# Ponderosa Trailers



## jenainy (Oct 21, 2011)

Just wondering if any of you have experience or know anything about Ponderosa trailers? Especially concerning their quality. I'm getting mixed reviews so far...and there is one for sale that I am interested in but since I am unfamiliar with that brand of trailer I want to make sure I am well informed!


----------



## peppersgirl (Aug 24, 2012)

I have never owned one but have looked at them. IMO for the price they command out of them ($4k plus, for a new two horse, from what i have seen), its NOT a nice trailer.
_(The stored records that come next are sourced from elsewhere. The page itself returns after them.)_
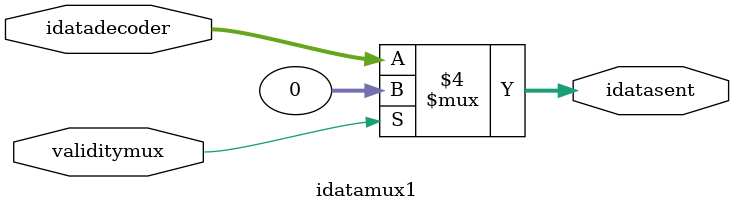
<source format=v>
`timescale 1ns / 1ps
module idatamux1(validitymux,idatadecoder,idatasent
    );
input wire validitymux;
input wire [31:0] idatadecoder;
output reg [31:0] idatasent;

always@(*)begin
if (validitymux==0)
idatasent<=idatadecoder;
else
idatasent<=0;
end

endmodule

</source>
They always seem to have wavey metal (usually that back gate) on them somewhere and i just think the design is lacking.. there are much better trailers out there in that price range.


----------



## peppersgirl (Aug 24, 2012)

sorry assuming your buying new...if i came across a cheap but in good shape used one- i might (might!) snag it up, but it would have to be cheap. 

They do not carry a very good resale so stay clear if you dont think you will have it for years, or if they want too much..


----------



## PaintMare (Nov 23, 2011)

We have a ponderosa trailer....its a nice trailer, it works...but I don't really like the design. It wasnt thought out very well. Sold as a "3 horse trailer" and priced at that...but when we got it home we could barely squeeze two horses in it. There's probably a lot nicer trailers out there, but I mean...they work.


----------



## Joe4d (Sep 1, 2011)

everyone I have seen was rusted out, and not just old ones.


----------



## kitten_Val (Apr 25, 2007)

I looked at them, but decided to go with Valley instead. Wasn't fan of design...


----------



## jenainy (Oct 21, 2011)

Thanks for all of your input! We have decided against getting it, and are going to wait till next year to buy now unless a really good deal comes up!


----------



## N2Horses (Sep 13, 2012)

I currently own a Ponderosa 2 horse straight load goose neck. It's a 2006, bought new. I've had great service out of this trailer, but the design wasn't the greatest, but I've made it work for the past 6 years. I finished out the dressing area, with a weekend package, and actually lived in it for 5 weeks in Florida. I also added ac and fans in the rear for keeping my equine cool in this steel trailer. I'm starting to see some rust in areas, and some leaking in the living area, (which needs to be 
recalked). I hauled this trailer from NC to FL and TN with no problems. If you just want to haul your horses local, and get a good deal, they are ok. Mine is too short for some of my breeds to haul, which I'm having to purchase another trailer :~(( 
Now I'm looking to buy a Sundowner, which has a whole new set of problems...
I hate the fact you have to spend so much money on these vehicles, just to have the problems arise. With the expense, they should be made without the flaws!


----------